Una rata al horno

Ana C. Gómez

La cara remota sin control en la mano. Supe desde el principio, por leve intuición, que eso podría ser un propósito o una locura. Tardé días en abrir el sobre y saltaron flores de seda dorada dispuestas en un herbario por lo que no eran frescas aunque por apariencia lo eran. Como recién cortadas de la planta.

Debajo de cada pétalo había una gota y lo raro para mi tacto fue al tocarla porque me mojaba. Era un placer. Mis nervios afiebrados, por horas, le ganaban a la razón y sin prejuicios por un caos magnifico me sometí a ese sentir oculto. Luego descubrí una fantasía perversa ante pequeños detalles: oír girar picaporte, escuchar al perro ladrar a la nada, ver las cortinas hacer globos blancos, manchas que aparecían y desaparecían sobre las paredes, olores nauseabundos, ver a la gata, con las orejas paradas, buscando en silencio al igual que yo, un fantasma.

Me asomaba al vacío que se presenta cuando se deja una ubicación cómoda y entras a un lugar perturbador.

Pasó el tiempo y un día, una fuerte sudestada hizo estragos con los árboles. Muchas ramas quedaron en el patio. El tiempo, sin lluvias por unos meses, fue secando ramas que había arrinconado al fondo sin objetivo definido, inconscientemente quizá. Sentía que esa escultura irregular con apariencia de esperpento e inmóvil podía ayudarme. ¿Por mi familiaridad con su procedencia? Quizá.

Un atardecer casi noche, como sin querer queriendo dejé por la mitad el cigarrillo que fumaba y lo tiré a ese ramaje seco. La brisa ayudó y en minutos unas lenguas rojas incendiaban el fondo. En su imparable ardor devoraban el pasto, las plantas, insectos ocultos, caracoles y un trozo de tronco que usaba para ikebanas Mis ojos eran testigo de un espectáculo de fuego como si ese elemento se impusiera sobre la tierra que arrasaba. Ante el poder hipnótico del fuego no hice nada. Dejé todo en brazos de Vulcano. Porque en efecto ese lugar se asemejaba a un volcán en erupción.

De pronto escuché un chillido claro y agudo que me trasladó a la cocina de mi infancia cuando mi madre abrió la puerta del horno. Era una rata grande envuelta en llamas y asaz repugnante. Una bola de fuego dejaba ver lonjas de carne informe y corría desesperada. Rebotaba ciega en el patio desde una pared a otra como pelota. Con los últimos estertores de vida de la rata llamé a los bomberos y la casa fue la imagen de una evacuación a gran escala. El fondo era un barrizal en el que yacía el inmundo roedor que hasta al felino repugnaba. Era algo achicharrado que mostraba solo dos patas y aún seguía emitiendo un chillido insoportable. Los bomberos terminaron la tarea y mientras enrollaban la manguera me miraban con desconfianza.

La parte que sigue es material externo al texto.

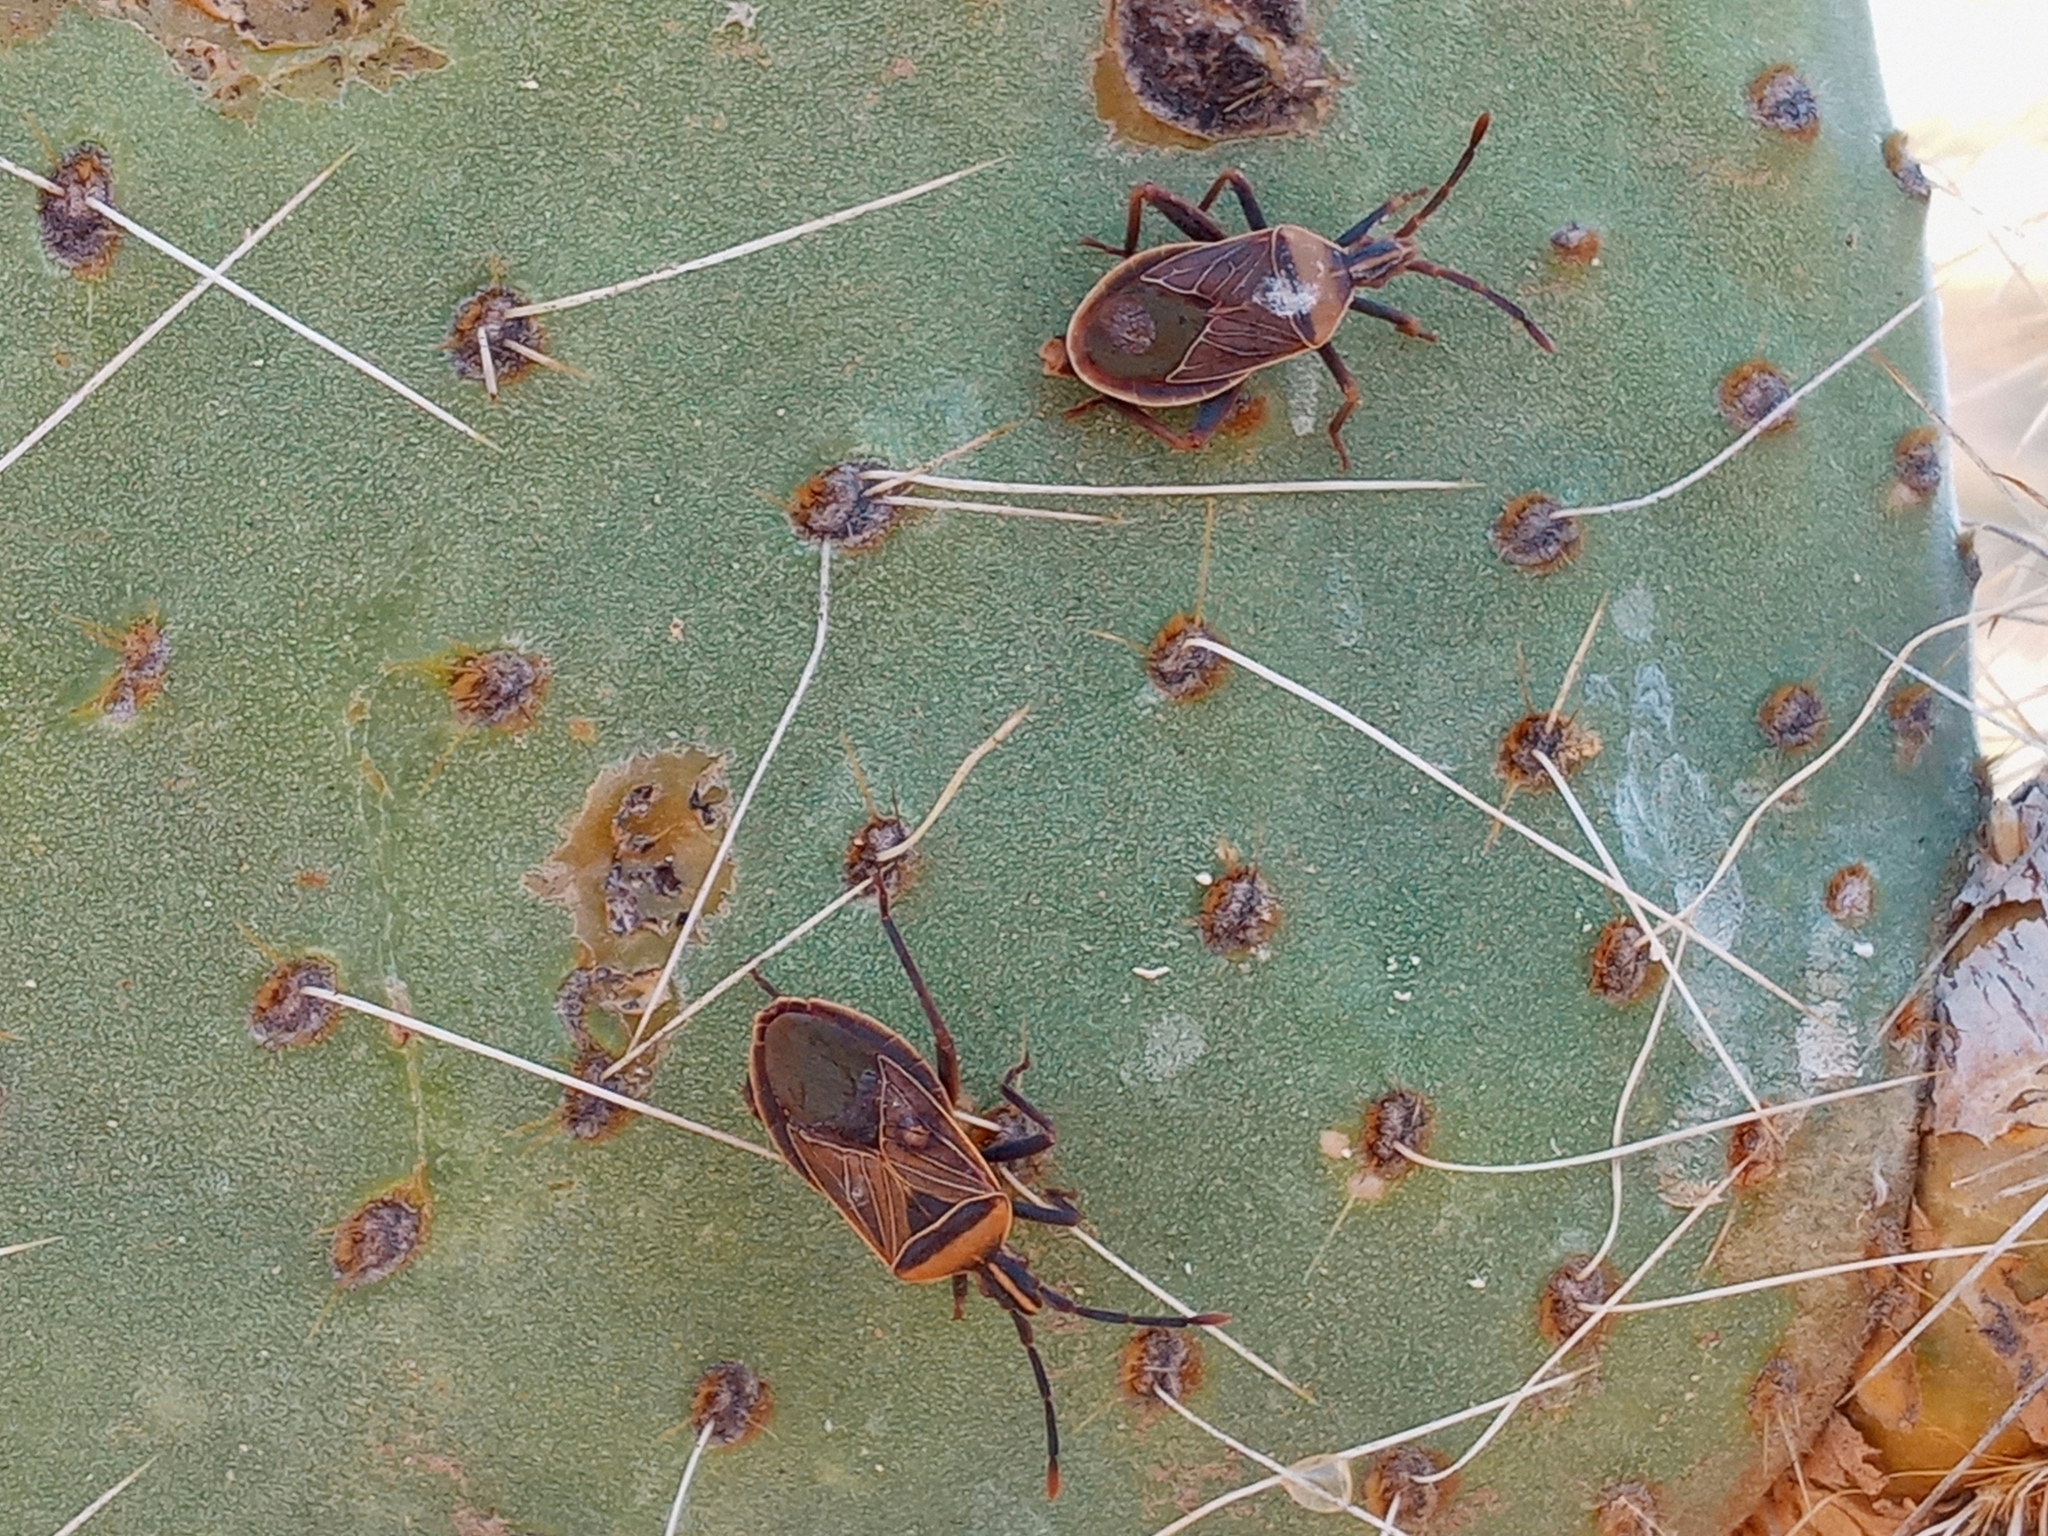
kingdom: Animalia
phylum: Arthropoda
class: Insecta
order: Hemiptera
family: Coreidae
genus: Chelinidea
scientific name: Chelinidea vittiger
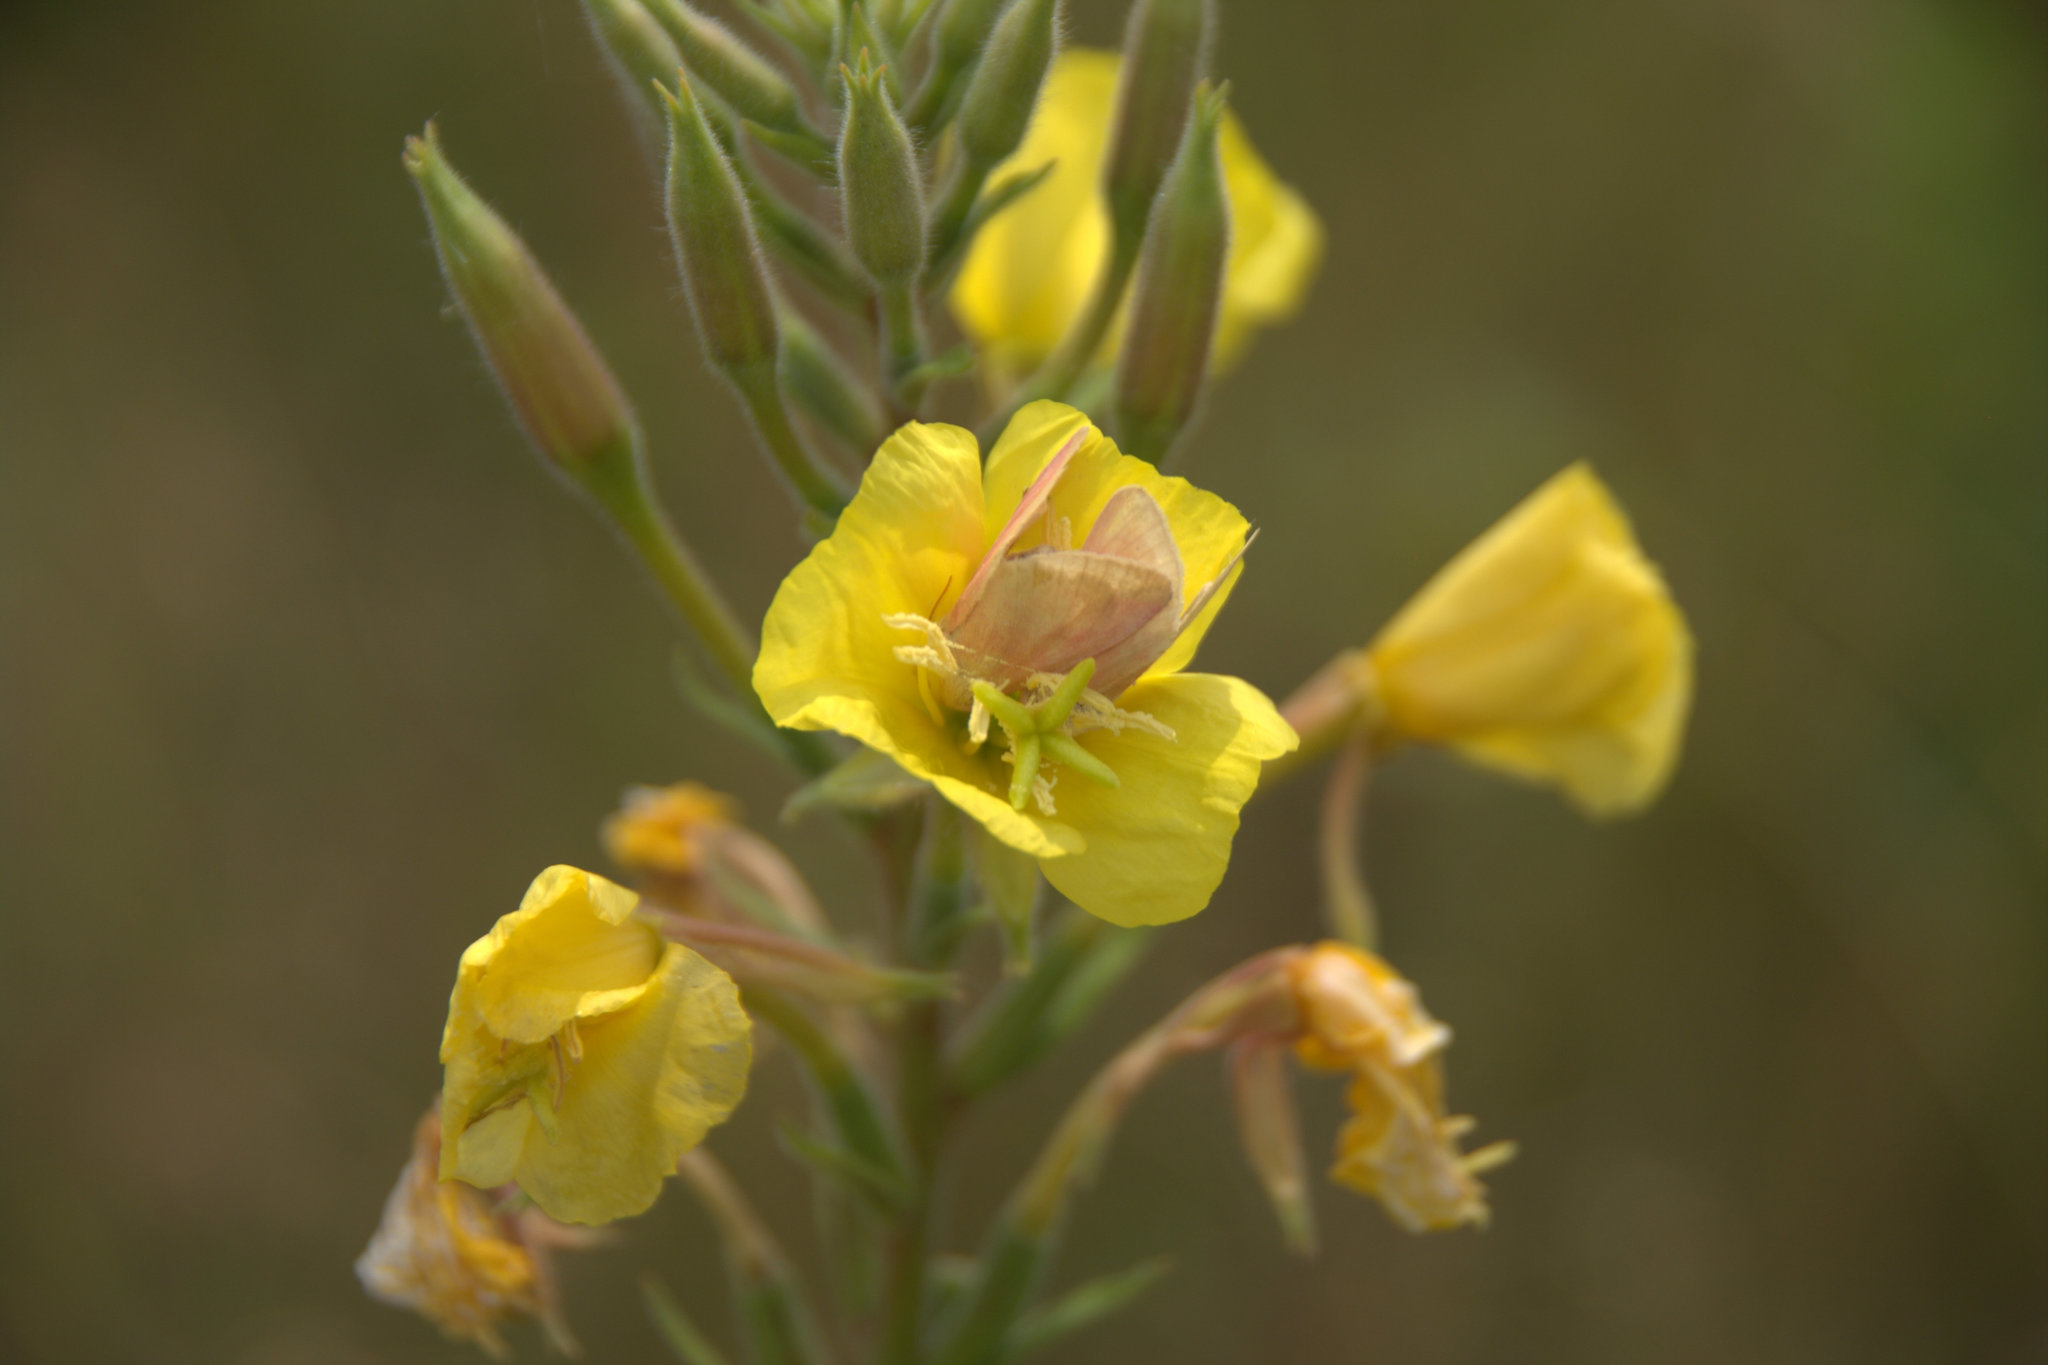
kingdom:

Aún faltaban detalles. Tomé una máscara improvisada, una bolsa de nylon y me puse los guantes de látex para recoger los restos de cosas que quedaban,  incluida la rata que daba señales con los últimos espasmos. En un relámpago pude ver un ojo de la rata abierto y que allí, en esa bolita negra, estaba concentrado el espanto. 

Esa noche dormí extenuada.  No escuché ruidos raros. Los días siguientes la casa se pobló de sonidos naturales y de silencios que eran pausa de una música relajante. No pude menos que pensar que el fantasma molesto era aquella rata que ingresó a mi casa por intersticios ocultos el día que recibí unas flores doradas.

Es posible haber llegado a esa conclusión tan cerrada para tranquilizar la mente. Poner un punto puede tener un propósito que se acopla a determinadas circunstancias. La luz del tiempo cambia las percepciones de las cosas. La rata fue una maldita coincidencia con aquella que encontró mi madre en el horno de la cocina y el asco que había provocado una rata cocinada. Los elementos confluyeron para que abominara de las flores doradas.